■ WORK INSTRUCTION ■
A word-for-word copy of the lines from the one holding "always @(posedge clk)" through the final line of the records below is the only output asked for.

........

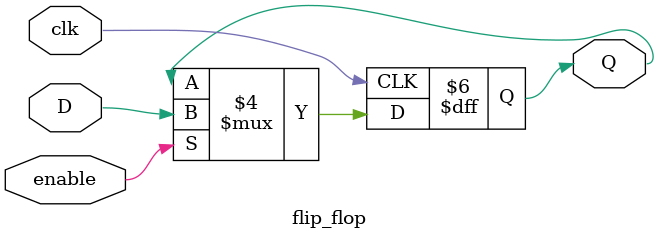
<source format=v>
`timescale 1ns / 1ps


module flip_flop(
    input D,
    input enable,
    input clk,
    output reg Q = 1
    );
    
        
    always @(posedge clk)
        if (enable == 1'b1)
            Q <= D;

    
endmodule

</source>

........

■ RESULT OF THIS EXERCISE ■
    always @(posedge clk)
        if (enable == 1'b1)
            Q <= D;

    
endmodule

</source>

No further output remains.